**Work request:**
Rewrite the lines from the one containing "What is the range" through the last line, changing "change" to "difference" and leaving everything else the same. Omit the pictures.

Records from a dataset
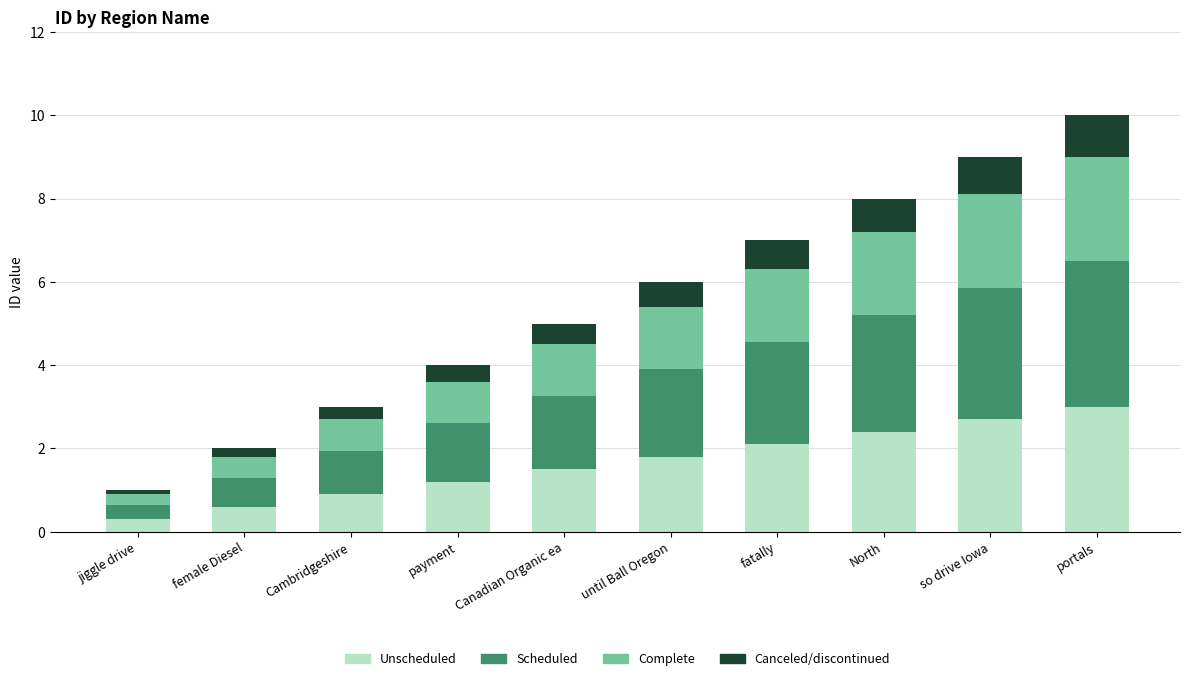

What is the maximum value for Unscheduled?

3.0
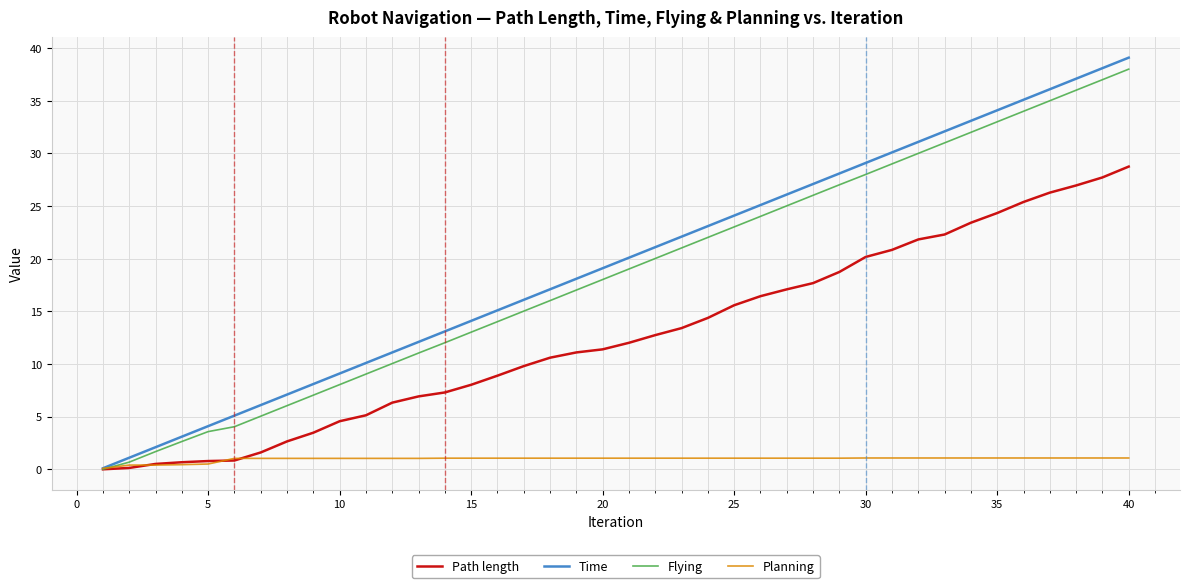

What is the lowest value of the Time series?

0.1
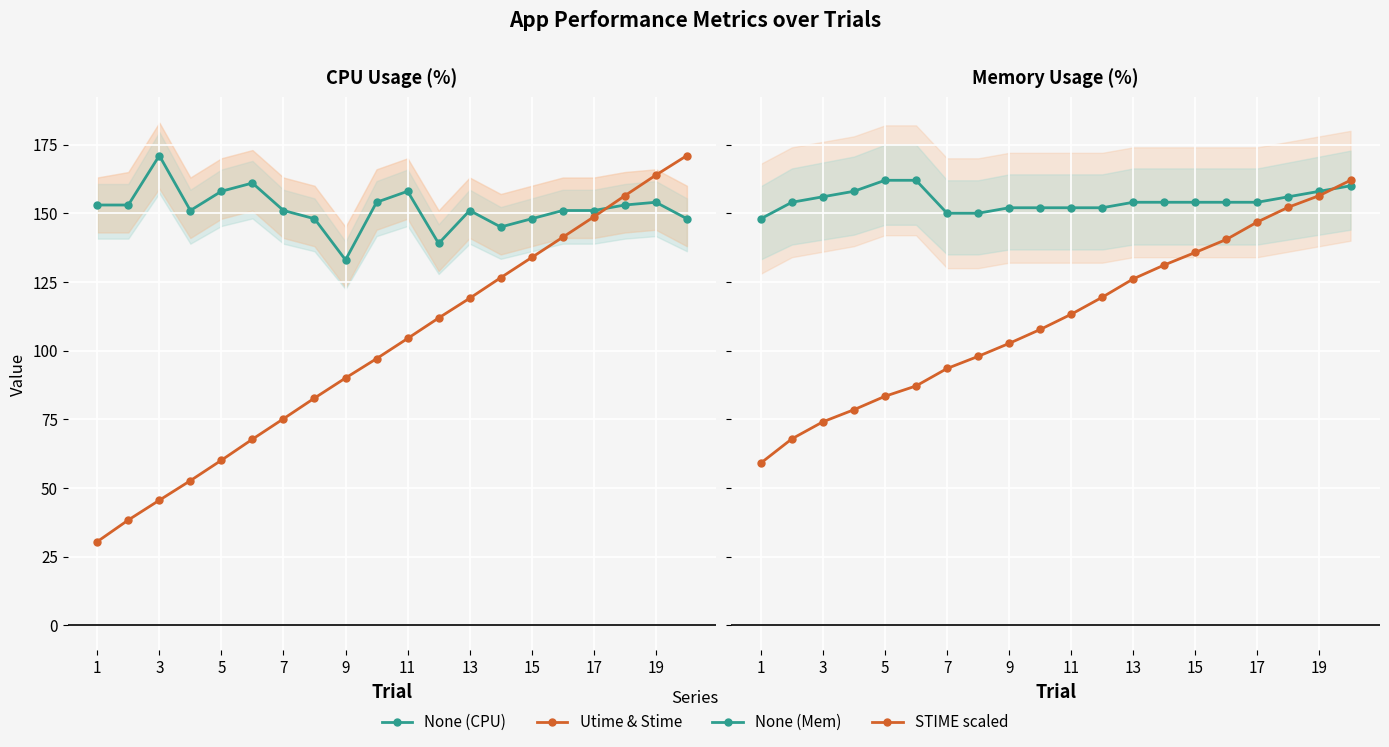

Reading left to right, list all the values displayed in this chart.

CPU_PERC: 153.0	153.0	171.0	151.0	158.0	161.0	151.0	148.0	133.0	154.0	158.0	139.0	151.0	145.0	148.0	151.0	151.0	153.0	154.0	148.0
UTIME (scaled): 30.4	38.3	45.5	52.6	60.1	67.7	75.2	82.7	90.0	97.1	104.4	111.9	119.0	126.5	133.9	141.3	148.7	156.4	163.9	171.0
MEM_PERC (scaled): 148.0	154.0	156.0	158.0	162.0	162.0	150.0	150.0	152.0	152.0	152.0	152.0	154.0	154.0	154.0	154.0	154.0	156.0	158.0	160.0
STIME (scaled): 59.1	67.9	74.1	78.5	83.4	87.1	93.5	97.9	102.6	107.7	113.2	119.4	126.1	131.2	135.7	140.5	146.8	152.2	156.5	162.0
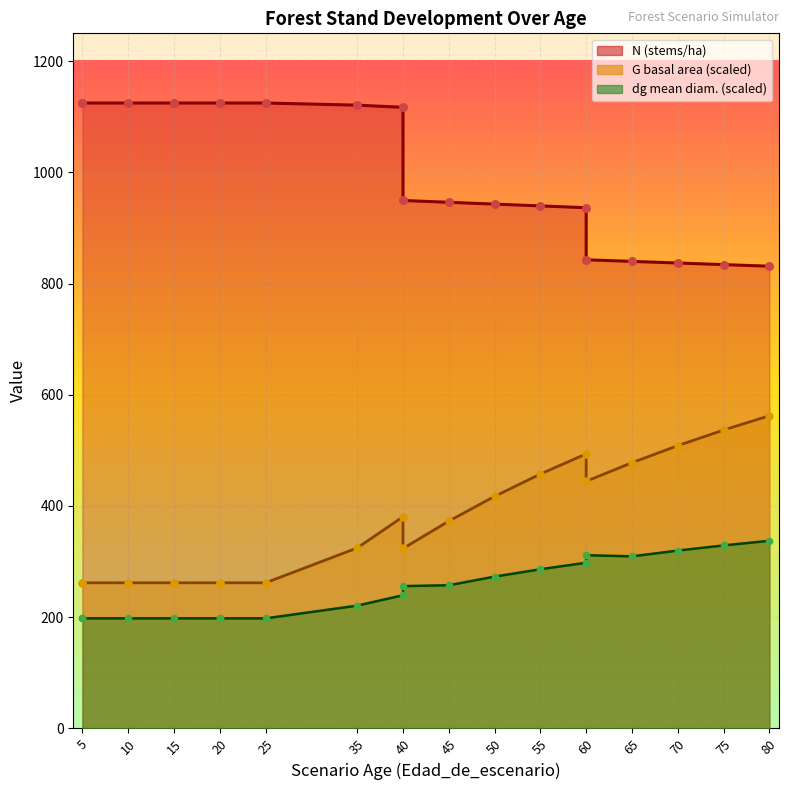

At which category is the sum across all series the highest?

40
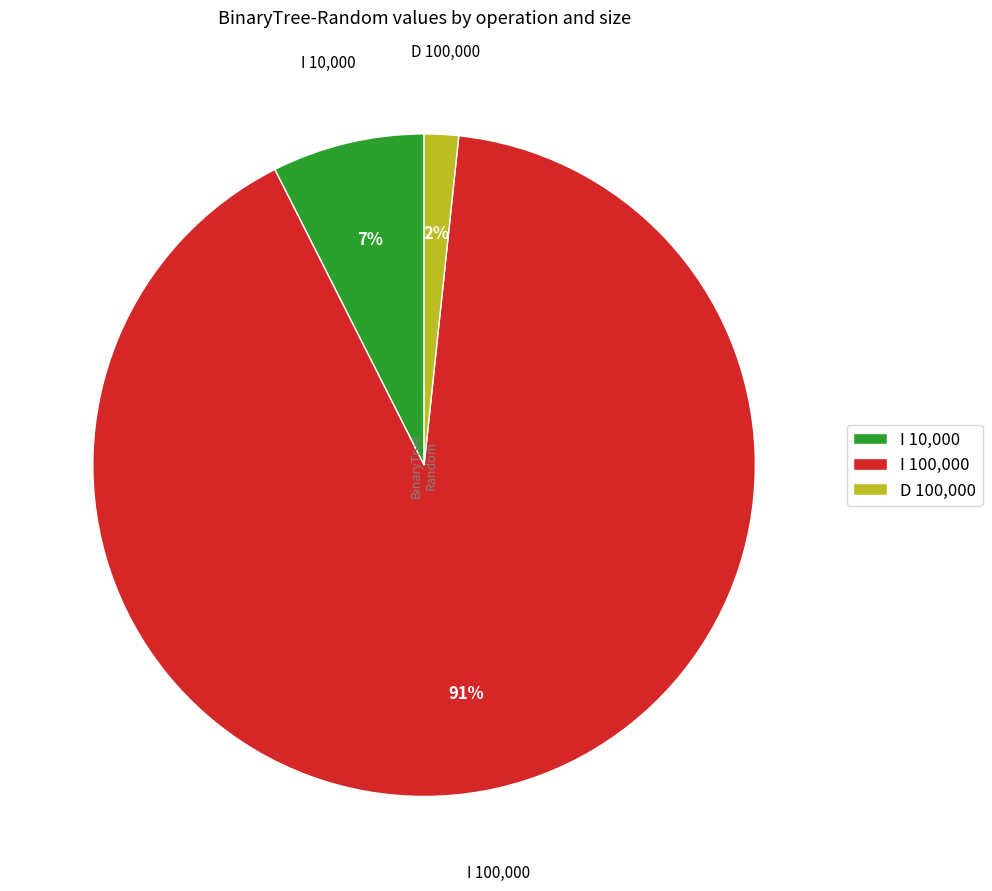

What percentage is the I 10,000 slice, to the nearest percent?

7%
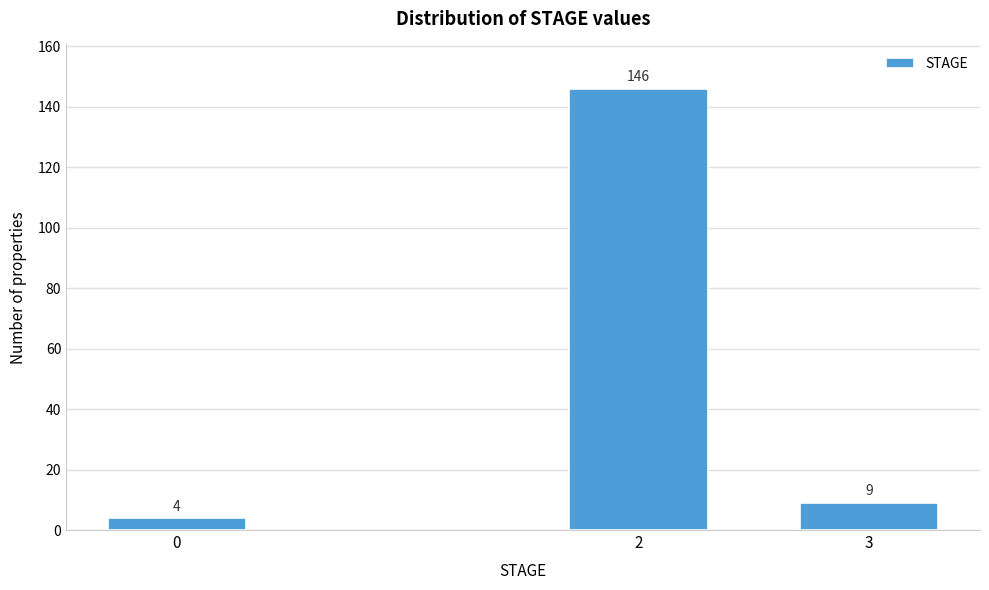

Reading left to right, list all the values displayed in this chart.

4	146	9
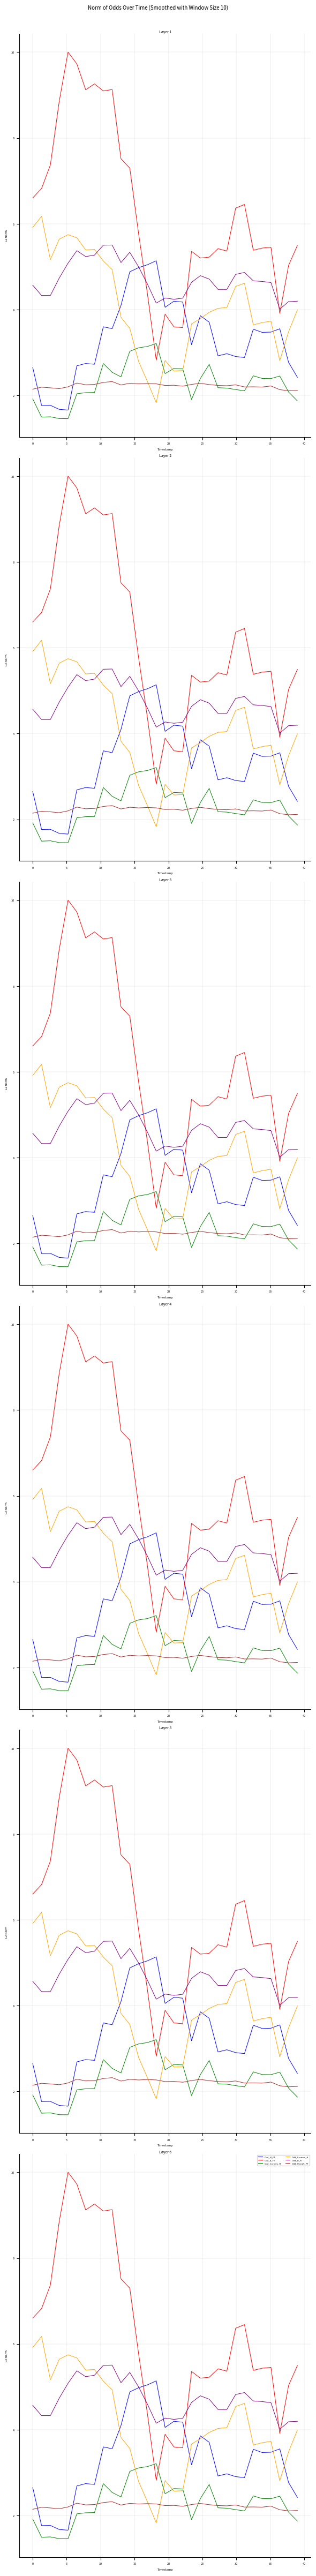

What is the average value of the Odd_D_FT series?

4.7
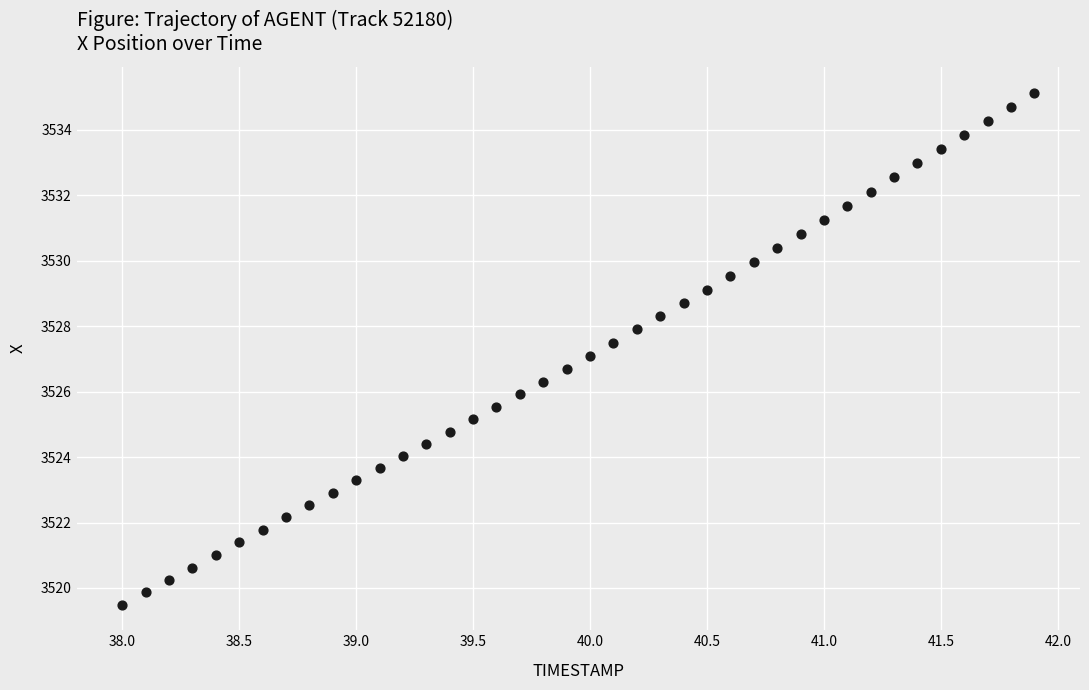

What is the range of X values (max minus min)?

3.9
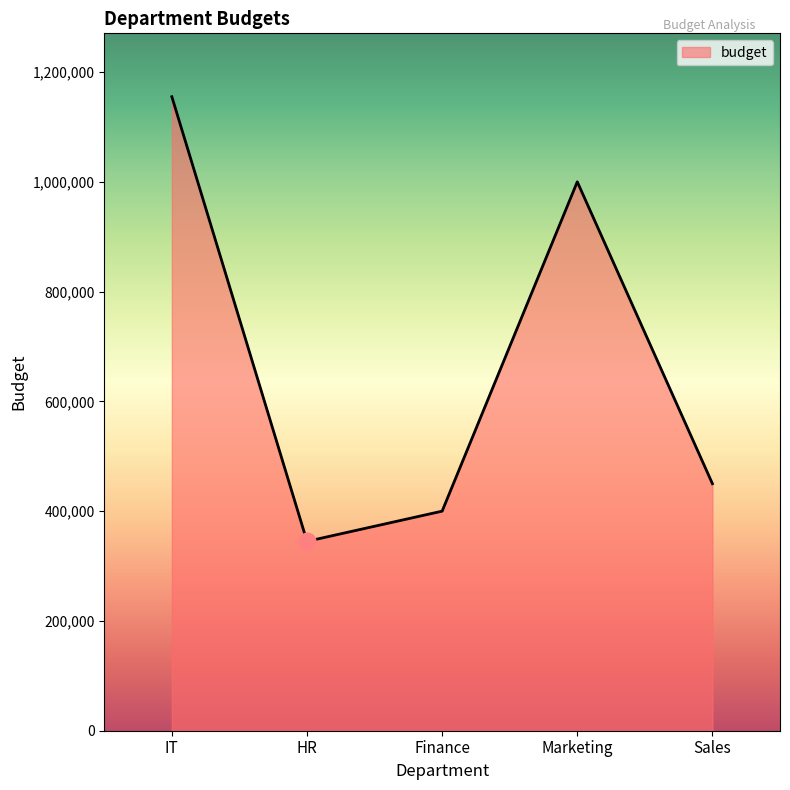

What is the change in value from IT to HR?

-810000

**Expected output:**
What is the range of X values (max minus min)?

3.9

What is the difference in value from IT to HR?

-810000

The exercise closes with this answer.